Table_1_Insights Into the Evolution of Staphylococcus aureus Daptomycin Resistance From an in vitro Bioreactor Model.xlsx

The extensive use of daptomycin for treating complex methicillin-resistant Staphylococcus aureus infections has led to the emergence of daptomycin-resistant strains. Although genomic studies have identified mutations associated with daptomycin resistance, they have not necessarily provided insight into the evolution and hierarchy of genetic changes that confer resistance, particularly as antibiotic concentrations are increased. Additionally, plate-dependent in vitro analyses that passage bacteria in the presence of antibiotics can induce selective pressures unrelated to antibiotic exposure. We established a continuous culture bioreactor model that exposes S. aureus strain N315 to increasing concentrations of daptomycin without the confounding effects of nutritional depletion to further understand the evolution of drug resistance and validate the bioreactor as a method that produces clinically relevant results. Samples were collected every 24 h for a period of 14 days and minimum inhibitory concentrations were determined to monitor the acquisition of daptomycin resistance. The collected samples were then subjected to whole genome sequencing. The development of daptomycin resistance in N315 was associated with previously identified mutations in genes coding for proteins that alter cell membrane charge and composition. Although genes involved in metabolic functions were also targets of mutation, the common route to resistance relied on a combination of mutations at a few key loci. Tracking the frequency of each mutation throughout the experiment revealed that mutations need not arise progressively in response to increasing antibiotic concentrations and that most mutations were present at low levels within populations earlier than would be recorded based on single-nucleotide polymorphism (SNP) filtering criteria. In contrast, a serial-passaged population showed only one mutation in a gene associated with resistance and provided limited detail on the changes that occur upon exposure to higher drug dosages. To conclude, this study demonstrates the successful in vitro modeling of antibiotic resistance in a bioreactor and highlights the evolutionary paths associated with the acquisition of daptomycin non-susceptibility.

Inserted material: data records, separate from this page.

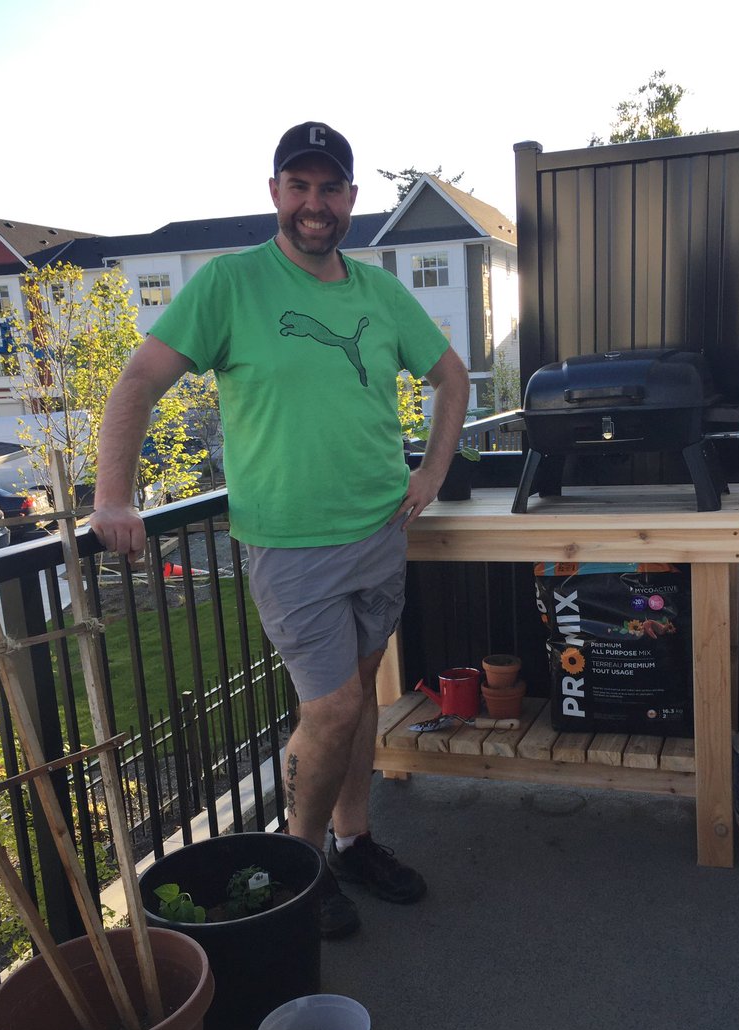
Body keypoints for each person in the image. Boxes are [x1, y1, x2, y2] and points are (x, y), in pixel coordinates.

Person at [89, 121, 471, 939]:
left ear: (351, 201)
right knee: (329, 707)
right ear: (274, 195)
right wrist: (114, 495)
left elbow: (450, 376)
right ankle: (300, 865)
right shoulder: (231, 284)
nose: (314, 203)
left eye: (329, 188)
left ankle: (354, 837)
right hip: (291, 544)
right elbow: (138, 381)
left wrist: (433, 472)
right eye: (298, 186)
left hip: (379, 526)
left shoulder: (376, 292)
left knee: (361, 696)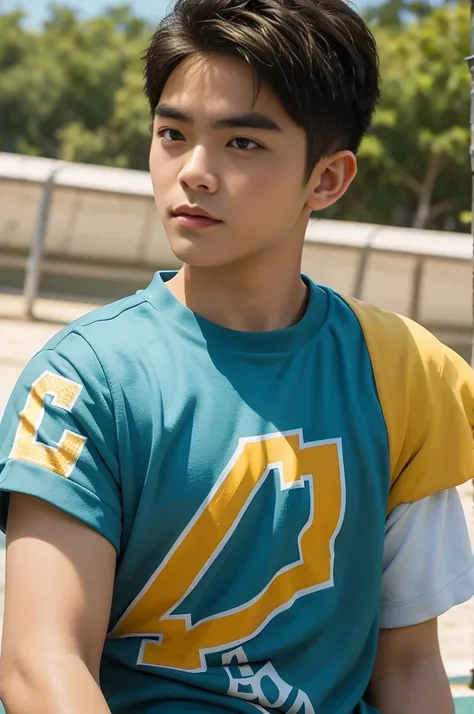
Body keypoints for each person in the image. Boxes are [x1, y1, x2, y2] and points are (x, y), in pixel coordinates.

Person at [0, 0, 473, 712]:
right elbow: (41, 663)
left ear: (328, 180)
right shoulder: (82, 380)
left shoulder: (407, 373)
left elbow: (407, 667)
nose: (194, 171)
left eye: (242, 143)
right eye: (172, 133)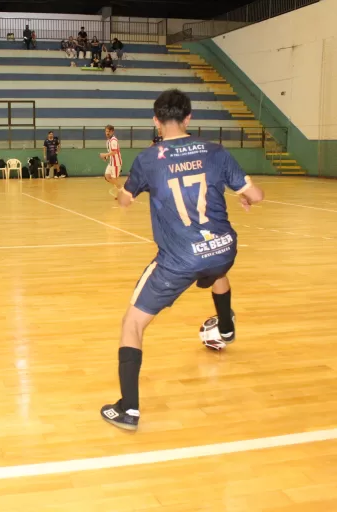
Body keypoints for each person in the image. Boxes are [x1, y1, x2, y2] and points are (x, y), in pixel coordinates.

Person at [99, 89, 264, 431]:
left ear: (156, 122)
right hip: (223, 248)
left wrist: (118, 191)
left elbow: (126, 201)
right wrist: (245, 198)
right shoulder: (215, 152)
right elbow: (256, 195)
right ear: (189, 118)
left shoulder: (148, 159)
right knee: (217, 269)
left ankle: (128, 409)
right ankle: (227, 326)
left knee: (132, 324)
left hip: (179, 259)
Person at [100, 125, 122, 193]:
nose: (107, 133)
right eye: (106, 131)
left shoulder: (113, 140)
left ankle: (123, 191)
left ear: (112, 132)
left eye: (109, 131)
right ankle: (121, 189)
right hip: (111, 163)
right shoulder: (108, 141)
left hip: (116, 163)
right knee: (107, 176)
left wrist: (104, 154)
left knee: (114, 179)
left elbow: (114, 152)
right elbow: (111, 152)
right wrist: (106, 157)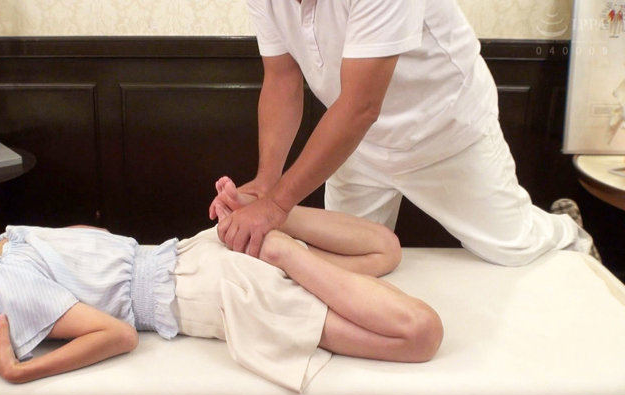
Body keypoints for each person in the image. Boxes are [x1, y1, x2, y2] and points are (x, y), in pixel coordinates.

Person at [0, 177, 442, 393]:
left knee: (419, 335)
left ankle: (277, 247)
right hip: (197, 250)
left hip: (214, 293)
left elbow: (118, 334)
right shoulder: (9, 238)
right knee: (384, 250)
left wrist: (20, 371)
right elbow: (95, 239)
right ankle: (261, 218)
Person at [212, 0, 595, 266]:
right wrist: (267, 180)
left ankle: (569, 232)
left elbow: (361, 107)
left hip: (442, 130)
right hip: (353, 144)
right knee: (347, 258)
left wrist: (276, 206)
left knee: (514, 246)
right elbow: (282, 78)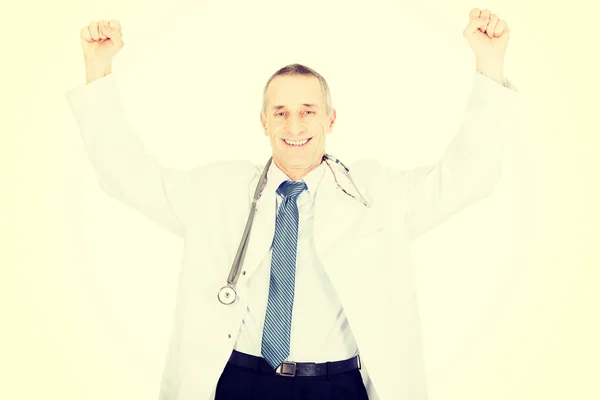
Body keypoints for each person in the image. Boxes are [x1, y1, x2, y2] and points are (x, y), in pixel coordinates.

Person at [65, 7, 518, 400]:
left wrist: (489, 62)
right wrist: (98, 69)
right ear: (263, 121)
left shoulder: (377, 194)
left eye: (308, 110)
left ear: (330, 118)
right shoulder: (217, 192)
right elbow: (126, 175)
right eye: (280, 112)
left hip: (336, 389)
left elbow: (470, 176)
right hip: (241, 383)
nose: (294, 124)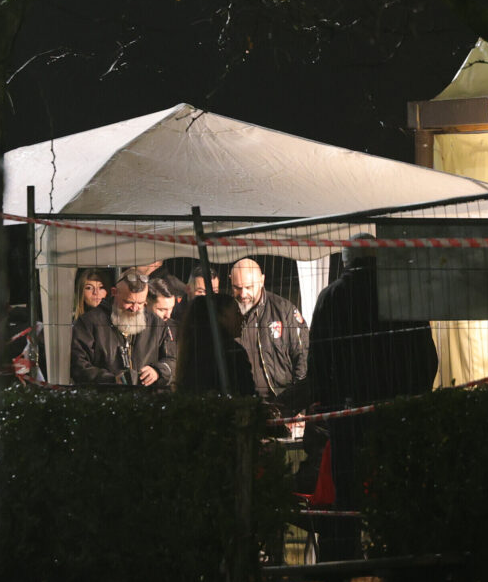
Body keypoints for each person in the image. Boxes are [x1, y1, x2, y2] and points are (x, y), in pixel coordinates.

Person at [304, 234, 438, 560]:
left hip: (347, 413)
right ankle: (398, 561)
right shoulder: (403, 295)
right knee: (396, 488)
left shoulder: (331, 297)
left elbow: (318, 361)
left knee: (346, 495)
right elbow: (426, 356)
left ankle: (340, 567)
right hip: (396, 409)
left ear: (346, 260)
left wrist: (328, 403)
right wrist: (414, 396)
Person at [70, 270, 175, 386]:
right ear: (114, 292)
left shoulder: (156, 324)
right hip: (104, 393)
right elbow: (78, 365)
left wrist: (158, 371)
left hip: (146, 393)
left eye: (141, 303)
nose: (134, 308)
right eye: (129, 302)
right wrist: (112, 380)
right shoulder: (89, 322)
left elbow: (172, 360)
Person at [230, 257, 308, 400]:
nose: (243, 294)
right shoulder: (227, 314)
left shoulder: (284, 310)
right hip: (243, 404)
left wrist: (294, 403)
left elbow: (303, 358)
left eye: (248, 287)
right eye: (237, 288)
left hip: (282, 401)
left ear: (262, 281)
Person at [174, 294, 255, 396]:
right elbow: (246, 392)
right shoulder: (232, 351)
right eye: (237, 313)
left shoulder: (193, 348)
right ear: (221, 317)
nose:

达托霉素（daptomycin）在治疗复杂性耐甲氧西林金黄色葡萄球菌（methicillin-resistant Staphylococcus aureus）感染中的广泛应用，已催生达托霉素耐药菌株的出现。尽管基因组学研究已鉴定出与达托霉素耐药相关的突变，但尚未完全阐明赋予耐药性的遗传变异的演化过程与层级关系，尤其是在抗生素浓度逐步升高的场景下。此外，将细菌置于抗生素环境中进行平板传代的体外分析方法，可能引入与抗生素暴露无关的选择压力。为此，我们构建了连续培养生物反应器模型，使金黄色葡萄球菌（Staphylococcus aureus）菌株N315暴露于逐步升高的达托霉素浓度中，且规避了营养耗竭带来的混杂干扰，以进一步解析耐药性的演化机制，并验证该生物反应器方法可产生具有临床相关性的研究结果。我们在14天的实验周期内每24小时采集样本，并通过最低抑菌浓度（minimum inhibitory concentration, MIC）检测来监测达托霉素耐药性的获得情况。随后对采集的样本开展全基因组测序。N315的达托霉素耐药性发展，与此前已报道的、编码改变细胞膜电荷与组成的蛋白质的基因突变相关。尽管参与代谢功能的基因也成为突变靶点，但常见的耐药演化路径依赖于少数关键基因座的突变组合。追踪实验全程各突变的频率后发现，突变无需随抗生素浓度升高而逐步产生，且多数突变在种群中的出现频率早于基于单核苷酸多态性（single-nucleotide polymorphism, SNP）筛选标准所能检测到的水平。与之相反，连续传代的种群仅在一个耐药相关基因中出现突变，对更高药物剂量暴露下的变化细节揭示有限。综上，本研究成功在生物反应器中实现了抗生素耐药性的体外建模，并阐明了与获得达托霉素非易感表型相关的演化路径。